We can immediately discount the first few results here. The first one at
0x8fbd70 might be confusing, since it is displayed here as assembly code, but it’s actually a valid result.
The ASCII bytes for the string <?php are 3c 3f 70 68 70, and if you plug
that into a disassembler you’ll see
that it does in fact disassemble to valid x86 - and that sequence of instructions happens to be in
our program! This actually happens a lot, particularly with x86. You could
probably drop a box of scrabble tiles on the ground and have the result be valid x86.
Don’t complain, it helps with
Return-Oriented Programming. :)
We can also ignore the next two, because pwndbg is showing us in the leftmost
column that they are found in the memory where the actual executable of our
program is located (our program in this case being the PHP runtime!). They
aren’t executable this time, so most likely they are string literals - you can
imagine that a parser’s code must have to contain the string ‘<?php’ somewhere.

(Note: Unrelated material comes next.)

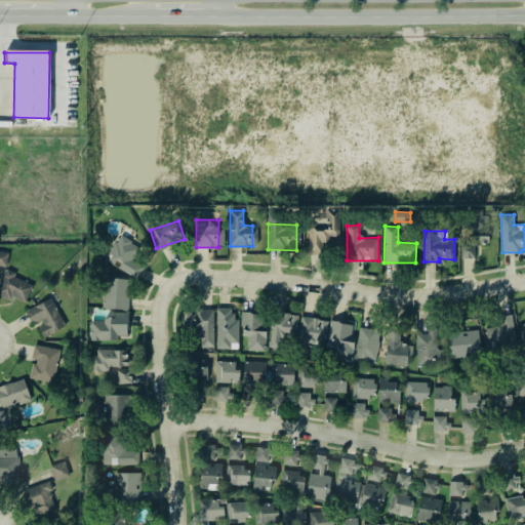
[(105,260),(137,279),(145,266),(133,259),(140,247),(119,235),(105,260)]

(if($token == '<?php') ..)
The next result at 0x1710130 though is interesting - it’s in the heap. That is to say, memory
that the program allocated and wrote to while running… so maybe it’s our
code? We use x/s <address> to find out - this is GDB-speak for ‘print the
contents of the memory at that address as if it were a c string’.

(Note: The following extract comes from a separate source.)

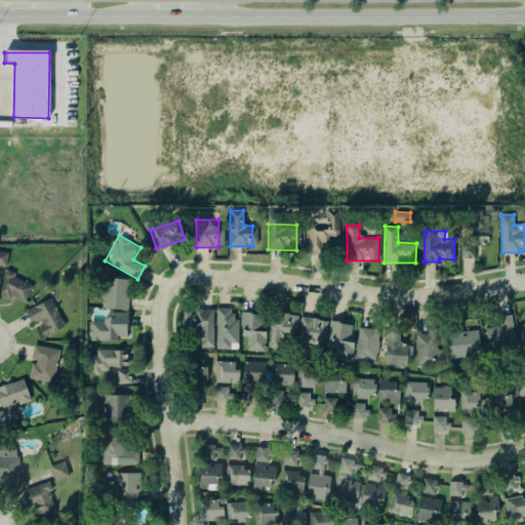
[(0,266),(7,267),(8,251),(0,251),(0,266)]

But alas, this is our original, encrypted code that we already have. And that
makes sense, too - we knew it had been read in, from our earlier strace, and so it had to be
somewhere. One left, then, and this one is also in allocated memory -
the anon_ prefix here indicates memory requested with
mmap() - don’t worry if
that’s not familiar to you, it’s just important that it’s memory allocated at
runtime and not part of the executable.
Success! As we suspected, the code is in memory for the taking. And, even better, the code itself isn’t obfuscated at the PHP level - variable names are present, and even comments haven’t been stripped, so we have a lot of information to go on for our further research.

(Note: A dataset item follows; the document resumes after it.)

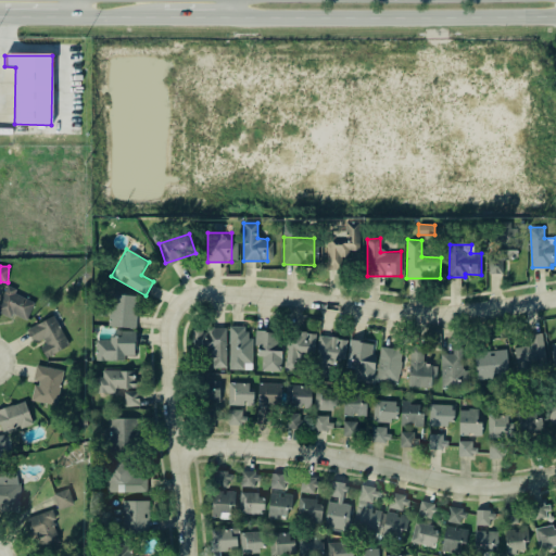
[(0,305),(0,308),(26,321),(35,302),(8,289),(0,305)]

Note: This time I used printf rather than x/s - this is just because it
handles new lines and makes for a prettier screenshot, rather than for any
technical reason. :)
Next Steps
So, we now know that our theory was correct, and we have a way to get source
code out now. But, this method is cumbersome, and not something we want to
repeat for thousands of files. It’s also not guaranteed to be reliable - what if
there are some scripts that don’t write() anything?
In the next post in this series, we will take a closer look at the decryption process, and build a tool to automate decryption using the Frida toolkit.
I would appreciate feedback on how I write these posts, by the way! I would like to do a lot more of this kind of thing for heftier topics, if I can wrap my head around how to write them well.